**Goal of the exercise**. All lines of the records below that contain the word "party" must be listed.

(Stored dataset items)
::::::::
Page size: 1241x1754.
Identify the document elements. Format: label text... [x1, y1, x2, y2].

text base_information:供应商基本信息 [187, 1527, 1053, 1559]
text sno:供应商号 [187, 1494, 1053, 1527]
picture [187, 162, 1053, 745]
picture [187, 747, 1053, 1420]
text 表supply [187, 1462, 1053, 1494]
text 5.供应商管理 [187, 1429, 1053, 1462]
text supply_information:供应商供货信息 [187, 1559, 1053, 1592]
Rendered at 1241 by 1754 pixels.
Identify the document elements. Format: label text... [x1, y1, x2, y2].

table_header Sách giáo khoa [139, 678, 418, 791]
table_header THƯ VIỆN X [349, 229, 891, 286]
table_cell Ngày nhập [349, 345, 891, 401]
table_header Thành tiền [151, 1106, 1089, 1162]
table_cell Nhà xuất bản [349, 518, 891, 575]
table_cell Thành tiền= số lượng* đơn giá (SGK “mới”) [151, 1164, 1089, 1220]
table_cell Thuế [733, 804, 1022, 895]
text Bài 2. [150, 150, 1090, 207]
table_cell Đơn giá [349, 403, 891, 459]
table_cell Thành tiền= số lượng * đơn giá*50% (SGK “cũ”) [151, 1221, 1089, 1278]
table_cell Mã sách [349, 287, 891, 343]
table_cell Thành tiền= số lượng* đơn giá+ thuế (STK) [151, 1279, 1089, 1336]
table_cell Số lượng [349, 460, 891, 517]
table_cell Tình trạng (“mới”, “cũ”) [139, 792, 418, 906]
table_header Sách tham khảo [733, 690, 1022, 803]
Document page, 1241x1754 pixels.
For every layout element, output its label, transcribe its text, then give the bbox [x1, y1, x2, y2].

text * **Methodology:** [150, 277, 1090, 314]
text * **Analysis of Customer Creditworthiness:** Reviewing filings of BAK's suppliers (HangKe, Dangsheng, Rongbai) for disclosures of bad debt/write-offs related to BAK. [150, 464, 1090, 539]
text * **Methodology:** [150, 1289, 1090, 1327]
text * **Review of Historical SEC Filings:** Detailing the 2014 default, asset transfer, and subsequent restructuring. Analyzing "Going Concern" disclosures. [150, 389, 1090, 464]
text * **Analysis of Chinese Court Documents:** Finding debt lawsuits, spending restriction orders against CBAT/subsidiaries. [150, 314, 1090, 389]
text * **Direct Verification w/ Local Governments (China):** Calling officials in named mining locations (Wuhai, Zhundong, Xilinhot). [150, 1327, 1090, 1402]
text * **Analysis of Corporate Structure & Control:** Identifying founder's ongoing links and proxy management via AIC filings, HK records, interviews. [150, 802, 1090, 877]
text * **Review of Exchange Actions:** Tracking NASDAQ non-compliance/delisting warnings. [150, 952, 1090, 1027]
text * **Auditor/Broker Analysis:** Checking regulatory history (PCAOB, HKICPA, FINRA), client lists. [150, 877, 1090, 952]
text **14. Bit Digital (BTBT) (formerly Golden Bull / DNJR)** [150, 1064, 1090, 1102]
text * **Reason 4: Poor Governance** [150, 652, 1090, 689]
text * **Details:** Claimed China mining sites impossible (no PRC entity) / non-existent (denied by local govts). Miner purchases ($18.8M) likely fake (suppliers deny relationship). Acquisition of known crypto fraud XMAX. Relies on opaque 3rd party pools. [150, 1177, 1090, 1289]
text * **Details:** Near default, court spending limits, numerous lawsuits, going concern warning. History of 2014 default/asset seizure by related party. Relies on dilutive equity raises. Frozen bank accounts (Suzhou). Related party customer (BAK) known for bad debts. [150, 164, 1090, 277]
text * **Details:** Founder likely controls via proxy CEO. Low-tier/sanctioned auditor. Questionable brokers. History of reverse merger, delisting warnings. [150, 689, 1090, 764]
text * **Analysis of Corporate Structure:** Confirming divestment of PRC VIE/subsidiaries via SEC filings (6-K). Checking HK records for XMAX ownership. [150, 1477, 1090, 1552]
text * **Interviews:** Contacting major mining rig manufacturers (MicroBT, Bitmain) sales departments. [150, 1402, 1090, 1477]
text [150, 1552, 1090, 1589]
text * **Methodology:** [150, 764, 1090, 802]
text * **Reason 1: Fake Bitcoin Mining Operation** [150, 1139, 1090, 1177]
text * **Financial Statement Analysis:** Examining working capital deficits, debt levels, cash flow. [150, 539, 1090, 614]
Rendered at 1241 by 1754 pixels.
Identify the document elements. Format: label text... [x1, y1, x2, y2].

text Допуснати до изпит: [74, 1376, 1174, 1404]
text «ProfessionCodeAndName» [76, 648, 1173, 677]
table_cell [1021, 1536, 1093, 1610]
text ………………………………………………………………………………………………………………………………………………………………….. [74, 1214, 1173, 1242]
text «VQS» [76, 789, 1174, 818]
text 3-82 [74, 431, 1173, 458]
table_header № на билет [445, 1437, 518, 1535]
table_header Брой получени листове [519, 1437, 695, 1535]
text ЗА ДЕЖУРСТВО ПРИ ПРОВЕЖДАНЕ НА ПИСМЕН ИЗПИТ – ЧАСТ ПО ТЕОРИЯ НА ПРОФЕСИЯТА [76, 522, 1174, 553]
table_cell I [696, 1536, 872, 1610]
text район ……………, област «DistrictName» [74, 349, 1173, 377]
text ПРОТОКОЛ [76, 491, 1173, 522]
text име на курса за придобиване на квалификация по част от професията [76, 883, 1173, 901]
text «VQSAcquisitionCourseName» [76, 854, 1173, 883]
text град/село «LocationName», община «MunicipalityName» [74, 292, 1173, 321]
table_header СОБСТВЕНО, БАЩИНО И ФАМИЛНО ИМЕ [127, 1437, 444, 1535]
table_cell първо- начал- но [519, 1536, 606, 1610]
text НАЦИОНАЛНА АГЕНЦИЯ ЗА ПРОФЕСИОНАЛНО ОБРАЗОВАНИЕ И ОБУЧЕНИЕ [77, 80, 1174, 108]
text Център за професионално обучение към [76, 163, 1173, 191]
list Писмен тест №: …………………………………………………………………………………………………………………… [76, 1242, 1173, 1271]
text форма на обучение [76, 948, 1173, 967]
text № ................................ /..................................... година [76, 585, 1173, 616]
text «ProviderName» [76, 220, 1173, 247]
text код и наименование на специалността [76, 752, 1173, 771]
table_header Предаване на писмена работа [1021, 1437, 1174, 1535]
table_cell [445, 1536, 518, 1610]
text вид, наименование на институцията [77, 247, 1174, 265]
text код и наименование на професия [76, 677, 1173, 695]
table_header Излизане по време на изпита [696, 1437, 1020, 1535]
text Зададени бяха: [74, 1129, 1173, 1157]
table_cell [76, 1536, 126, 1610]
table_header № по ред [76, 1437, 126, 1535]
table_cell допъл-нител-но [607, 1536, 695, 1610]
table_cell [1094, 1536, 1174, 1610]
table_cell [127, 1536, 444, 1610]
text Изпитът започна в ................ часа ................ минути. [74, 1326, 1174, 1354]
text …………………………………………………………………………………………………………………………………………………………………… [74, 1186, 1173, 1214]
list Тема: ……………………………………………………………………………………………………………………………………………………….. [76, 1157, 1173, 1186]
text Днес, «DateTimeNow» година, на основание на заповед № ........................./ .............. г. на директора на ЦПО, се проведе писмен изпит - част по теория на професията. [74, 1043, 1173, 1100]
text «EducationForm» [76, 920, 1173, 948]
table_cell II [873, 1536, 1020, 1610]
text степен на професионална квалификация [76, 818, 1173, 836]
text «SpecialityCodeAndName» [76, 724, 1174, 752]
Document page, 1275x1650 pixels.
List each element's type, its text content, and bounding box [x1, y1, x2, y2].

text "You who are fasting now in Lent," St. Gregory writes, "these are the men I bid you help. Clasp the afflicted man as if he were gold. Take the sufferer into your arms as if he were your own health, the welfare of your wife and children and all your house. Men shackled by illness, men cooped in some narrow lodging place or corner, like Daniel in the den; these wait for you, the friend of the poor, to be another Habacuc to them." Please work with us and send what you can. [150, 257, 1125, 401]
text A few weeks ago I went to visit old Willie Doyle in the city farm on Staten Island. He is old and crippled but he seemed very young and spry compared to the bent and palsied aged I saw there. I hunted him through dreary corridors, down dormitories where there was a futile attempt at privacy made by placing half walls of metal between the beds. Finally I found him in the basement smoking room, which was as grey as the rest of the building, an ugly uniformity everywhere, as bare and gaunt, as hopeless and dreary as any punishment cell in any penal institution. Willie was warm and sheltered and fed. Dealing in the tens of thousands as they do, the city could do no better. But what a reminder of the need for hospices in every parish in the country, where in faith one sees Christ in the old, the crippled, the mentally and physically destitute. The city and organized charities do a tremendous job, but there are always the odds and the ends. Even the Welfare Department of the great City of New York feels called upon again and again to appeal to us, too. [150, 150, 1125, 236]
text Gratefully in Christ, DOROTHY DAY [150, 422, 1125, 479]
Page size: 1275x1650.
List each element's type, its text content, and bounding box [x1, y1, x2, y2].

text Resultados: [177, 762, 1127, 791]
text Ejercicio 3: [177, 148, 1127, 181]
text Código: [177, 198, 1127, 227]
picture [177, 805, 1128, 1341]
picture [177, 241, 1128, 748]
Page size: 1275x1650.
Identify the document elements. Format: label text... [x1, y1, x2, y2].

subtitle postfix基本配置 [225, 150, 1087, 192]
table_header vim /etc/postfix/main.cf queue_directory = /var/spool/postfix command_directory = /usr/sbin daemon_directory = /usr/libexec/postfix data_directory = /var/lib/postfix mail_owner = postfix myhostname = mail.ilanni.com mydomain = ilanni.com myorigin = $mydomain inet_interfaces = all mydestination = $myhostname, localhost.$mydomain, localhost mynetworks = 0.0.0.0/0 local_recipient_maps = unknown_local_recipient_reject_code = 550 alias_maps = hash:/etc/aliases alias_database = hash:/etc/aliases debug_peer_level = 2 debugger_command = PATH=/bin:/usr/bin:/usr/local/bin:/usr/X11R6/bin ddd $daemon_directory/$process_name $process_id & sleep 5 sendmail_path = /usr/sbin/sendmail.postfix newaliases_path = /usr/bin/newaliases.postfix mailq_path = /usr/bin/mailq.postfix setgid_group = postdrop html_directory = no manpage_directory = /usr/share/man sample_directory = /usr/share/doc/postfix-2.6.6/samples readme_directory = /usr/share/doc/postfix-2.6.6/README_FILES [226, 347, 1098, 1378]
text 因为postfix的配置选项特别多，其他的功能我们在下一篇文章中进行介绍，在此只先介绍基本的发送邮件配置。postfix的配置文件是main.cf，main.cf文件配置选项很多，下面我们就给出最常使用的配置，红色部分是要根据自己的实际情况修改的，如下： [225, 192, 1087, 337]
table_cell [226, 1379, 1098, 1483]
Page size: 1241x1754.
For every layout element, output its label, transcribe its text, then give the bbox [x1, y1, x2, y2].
::::::::
**Response box**.
text * **Details:** Claimed China mining sites impossible (no PRC entity) / non-existent (denied by local govts). Miner purchases ($18.8M) likely fake (suppliers deny relationship). Acquisition of known crypto fraud XMAX. Relies on opaque 3rd party pools. [150, 1177, 1090, 1289]
text * **Details:** Near default, court spending limits, numerous lawsuits, going concern warning. History of 2014 default/asset seizure by related party. Relies on dilutive equity raises. Frozen bank accounts (Suzhou). Related party customer (BAK) known for bad debts. [150, 164, 1090, 277]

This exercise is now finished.